* _Required action_
Transcribe every line of text in the listing below verbatim, leaving the pictures out of your answer.

Source records:

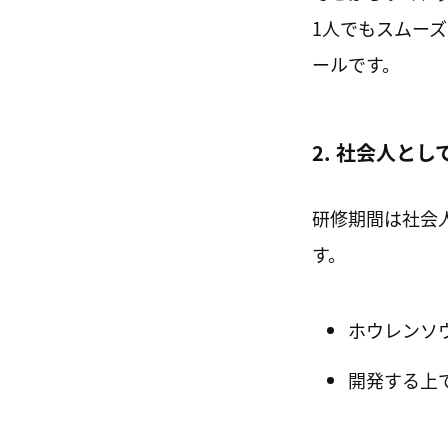
1人でもスムー
ールです。
2. 社会人と
研修期間は社会
す。
ホウレンソ
開発する上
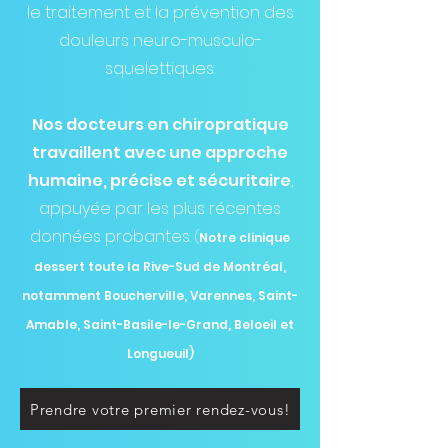
le traitement et la prévention des
douleurs neuro-musculo-
squelettiques.
Nos docteurs en chiropratique
travaillent avec une approche
humaine, précise et sécuritaire
,
appuyée par les plus récentes
données probantes.
(
Notre clinique
dessert toute la Rive-Sud de Montréal,
notamment Boucherville, Varennes, Saint-
Amable, Saint-Basile-le-Grand, Beloeil et
Longueuil)
Prendre votre premier rendez-vous!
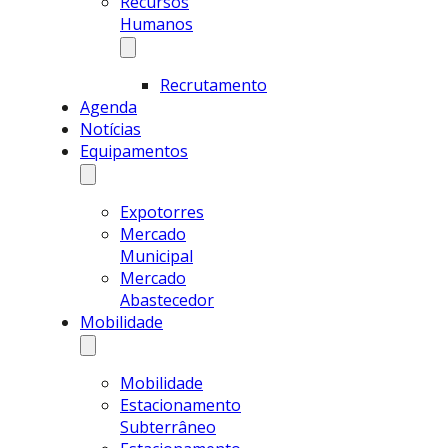
Recursos
Humanos
Recrutamento
Agenda
Notícias
Equipamentos
Expotorres
Mercado
Municipal
Mercado
Abastecedor
Mobilidade
Mobilidade
Estacionamento
Subterrâneo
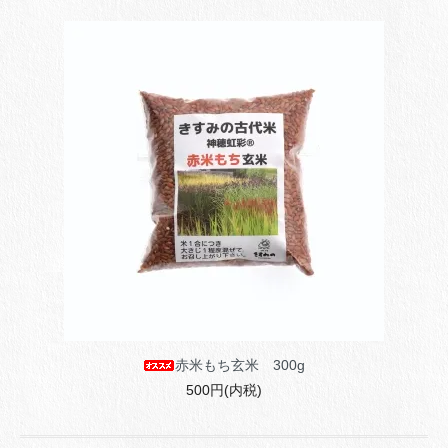
赤米もち玄米 300g
500円(内税)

* _Output_
1人でもスムー
ールです。
2. 社会人と
研修期間は社会
す。
ホウレンソ
開発する上
le traitement et la prévention des
douleurs neuro-musculo-
squelettiques.
Nos docteurs en chiropratique
travaillent avec une approche
humaine, précise et sécuritaire
,
appuyée par les plus récentes
données probantes.
(
Notre clinique
dessert toute la Rive-Sud de Montréal,
notamment Boucherville, Varennes, Saint-
Amable, Saint-Basile-le-Grand, Beloeil et
Longueuil)
Prendre votre premier rendez-vous!
Recursos
Humanos
Recrutamento
Agenda
Notícias
Equipamentos
Expotorres
Mercado
Municipal
Mercado
Abastecedor
Mobilidade
Mobilidade
Estacionamento
Subterrâneo
赤米もち玄米 300g
500円(内税)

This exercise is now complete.